I had my yearly insurance audit today and the woman came to my office was about the same age as my mother, I'm 37 so you do the math. We got to chatting and she made the meeting quite enjoyable. One thing I'll remember for quite a while is she told me:

There are two kinds of friends. The good friend that will bail you out of jail, and the really good friend that will be sitting next to you in the cell saying "Damn that was fun."


----------



## rsblaski (Jul 6, 2003)

Scott Kocourek said:


> I had my yearly insurance audit today and the woman came to my office was about the same age as my mother, I'm 37 so you do the math. We got to chatting and she made the meeting quite enjoyable. One thing I'll remember for quite a while is she told me:
> 
> There are two kinds of friends. The good friend that will bail you out of jail, and the really good friend that will be sitting next to you in the cell saying "Damn that was fun."


Interesting that you are from WI. I saw that exact saying on a plaque in the restroom at Gosse's restaurant in Sheboygan. This place makes the best double brat sandwich I have ever tasted.
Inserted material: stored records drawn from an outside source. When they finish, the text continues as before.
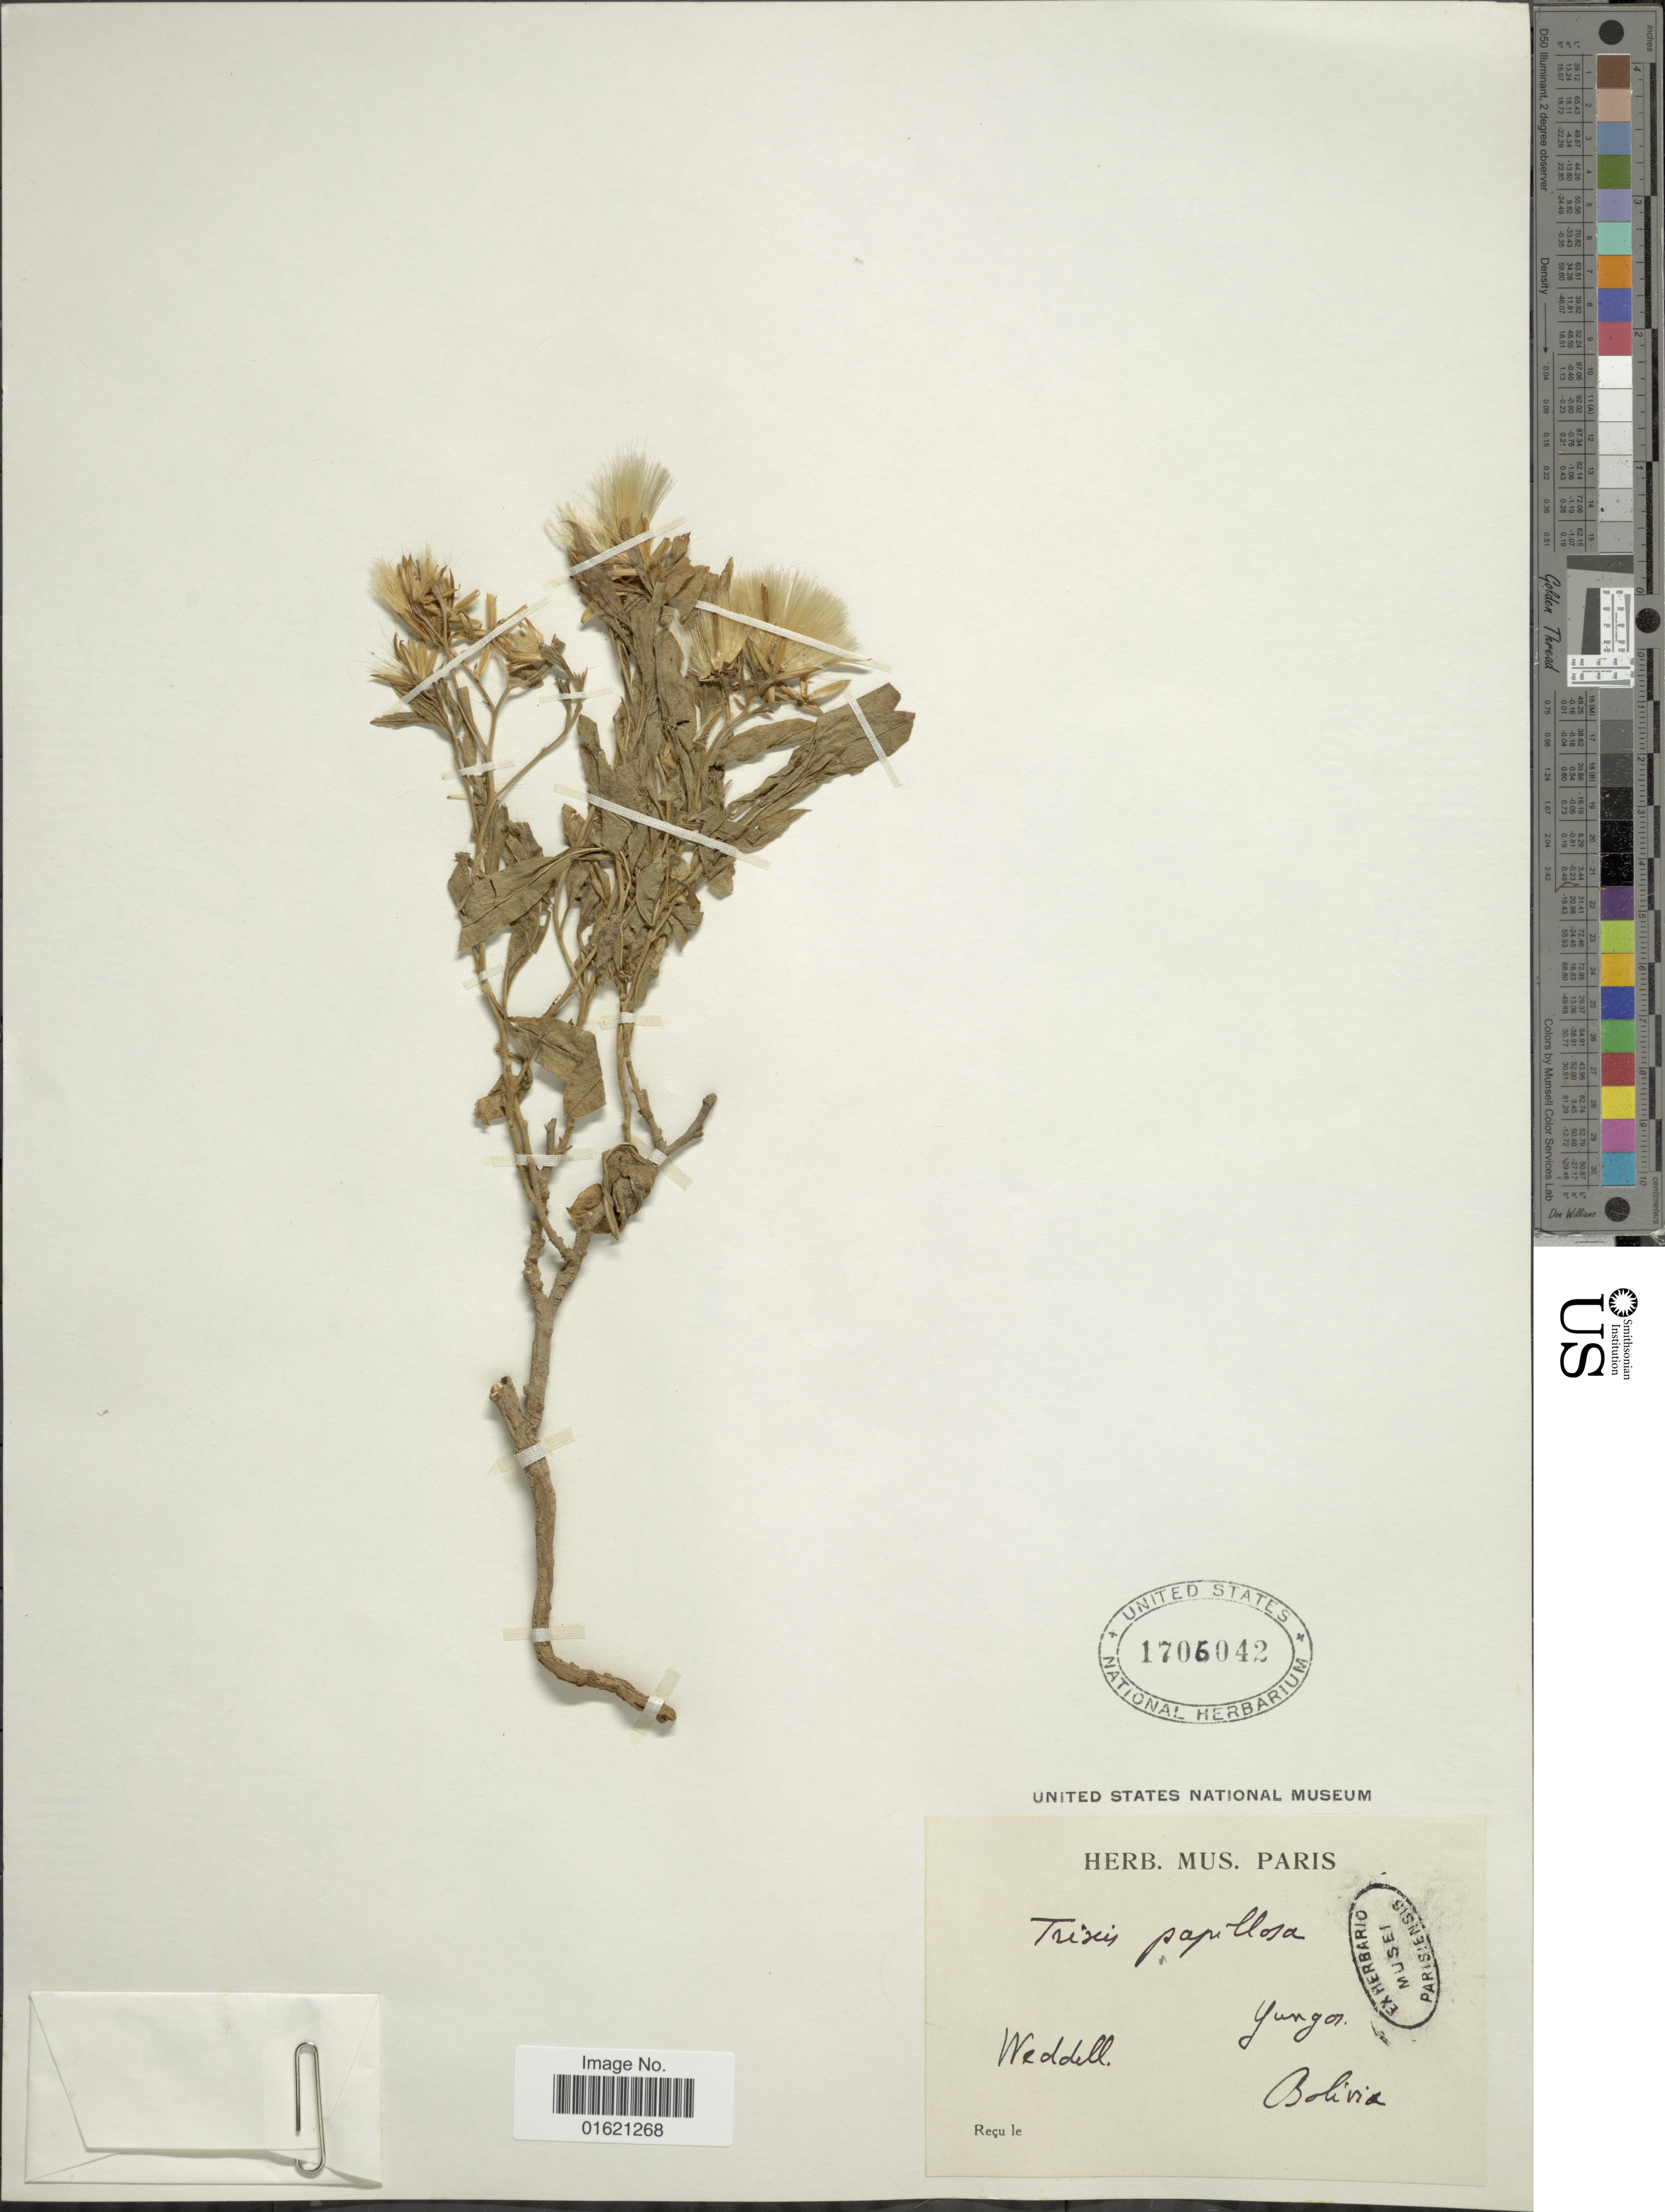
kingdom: Plantae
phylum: Tracheophyta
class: Magnoliopsida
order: Asterales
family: Asteraceae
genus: Trixis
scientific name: Trixis cacalioides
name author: (Kunth) D. Don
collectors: ex herb. Mus. Paris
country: Bolivia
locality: Yungas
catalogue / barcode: US 1706042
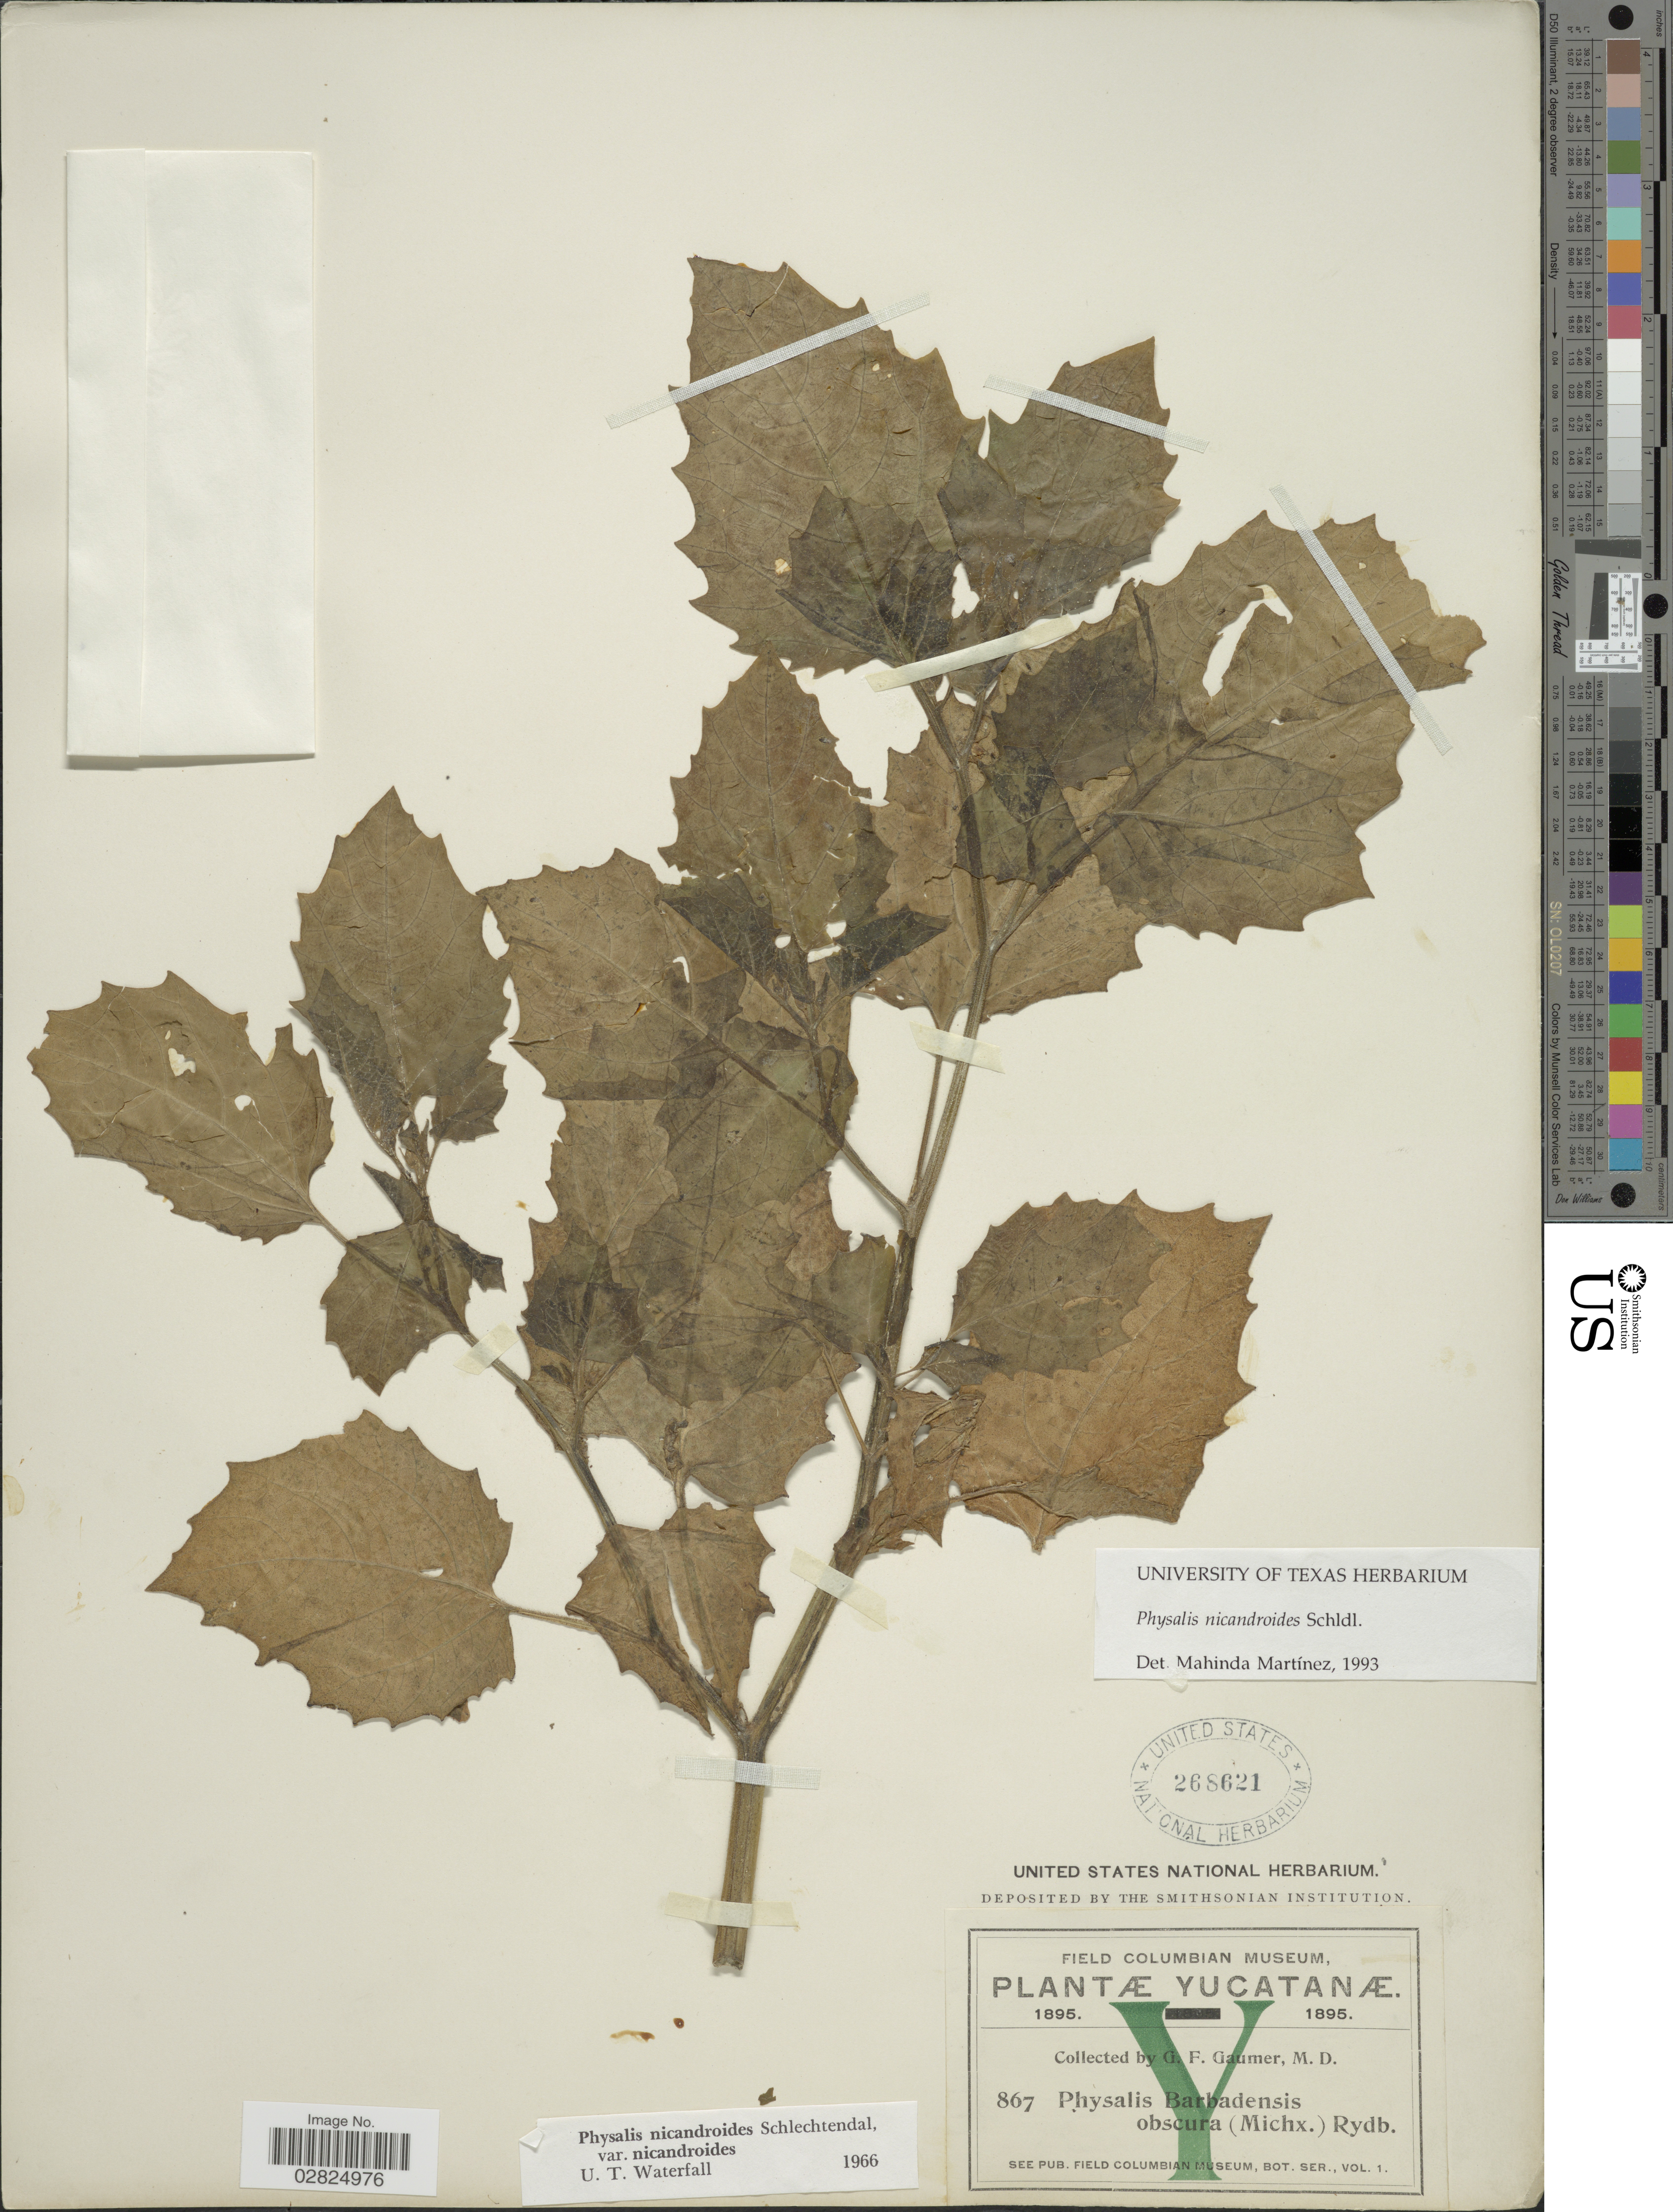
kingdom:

I now live in NV, but lived in Milwaukee until I retired in '99. We go back to WI each spring and we make it part of our "food pilgrimage" to get up to Gosse's.
Say what you will about WI--the snow, the cold, the humidity in summer, the monster mosquitoes--you can find the best variety (esp German, Mexican and Italian) and quality of food of just about anywhere.


----------